Memory benchmarks — live status board

Living checklists for every agent-memory benchmark donto runs. donto is built to win these benchmarks through its philosophical extraction — evidence-anchored, contradiction-preserving, bitemporal claims — not episodic-chunk stuffing. So each page tracks not just the score but whether the claim layer is doing the work. Updated as runs progress.

Last updated: 2026-06-11.

benchmark	reference target	donto status
LongMemEval (`_s`, 500 Q)	Zep 90.2%	✅ baseline 91.0% (episodic-only; extraction upside pending)
LoCoMo (1,540 Q)	Zep 94.7%	🔄 building claim layer → coverage curve → scored run
BEAM-10M (~200 Q)	Hindsight 64.1%	⏸ paused (partial 0.684 at ~5% coverage)

The method (same for all)

Build the foundation — ingest, embed chunks, extract the claim layer (verified in donto_statement, not the queue's done flag).
Align — embed predicates/entities, build the alignment closure so predicate folding is live (on a quiet box — never while extraction loads it).
Measure — scored run on a clean gateway (never shared with extraction); report accuracy per category, retrieval latency, and context tokens.
Prove the philosophy — the extraction-coverage curve and claims-only recall, showing the win comes from the claim layer (especially knowledge-update / temporal / multi-hop), not raw recall.

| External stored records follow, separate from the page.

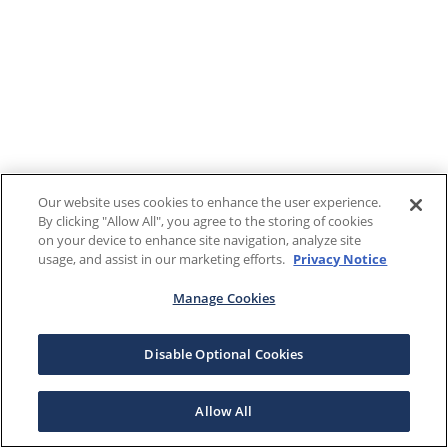
Our website uses cookies to enhance the user experience.
By clicking "Allow All", you agree to the storing of cookies
on your device to enhance site navigation, analyze site
usage, and assist in our marketing efforts.
Privacy Notice
Manage Cookies
Disable Optional Cookies
Allow All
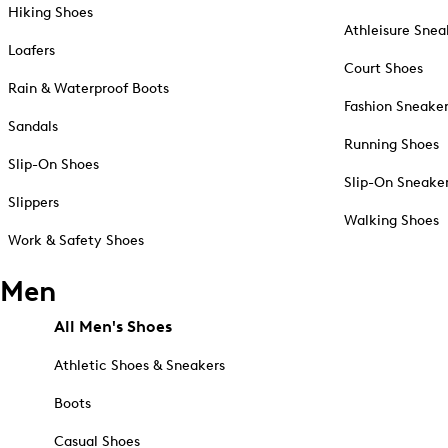
Hiking Shoes
Athleisure Snea
Loafers
Court Shoes
Rain & Waterproof Boots
Fashion Sneake
Sandals
Running Shoes
Slip-On Shoes
Slip-On Sneake
Slippers
Walking Shoes
Work & Safety Shoes
Men
All Men's Shoes
Athletic Shoes & Sneakers
Boots
Casual Shoes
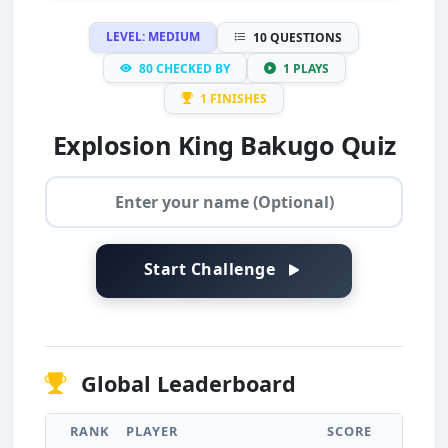
LEVEL: MEDIUM
10 QUESTIONS
80 CHECKED BY
1 PLAYS
1 FINISHES
Explosion King Bakugo Quiz
Start Challenge
Global Leaderboard
RANK
PLAYER
SCORE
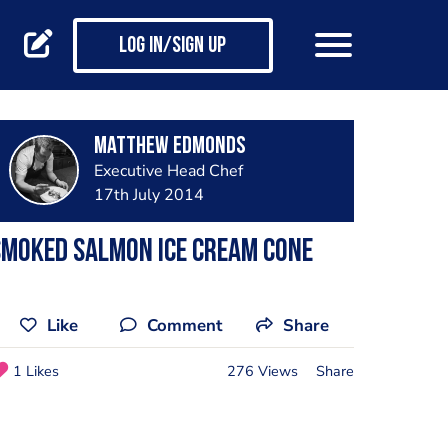
Log in/Sign up
Matthew Edmonds
Executive Head Chef
17th July 2014
Smoked salmon ice cream cone
Like
Comment
Share
1 Likes
276 Views
Share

Hard rules (paid for in lost hours)

Never share the inference gateway between a producer (extraction) and a consumer (reader/judge) — holo3.1 returns empty-under-load and silently corrupts both.
status='done' ≠ extracted — reconcile against n_claims>0 and donto_statement.
Build before measuring — no scored run until the claim layer is real and folding is live.

These benchmarks are an instrument for building donto: every reading — a 55K-token context, an empty-under-load, an under-built claim layer — is steering signal for what to build next.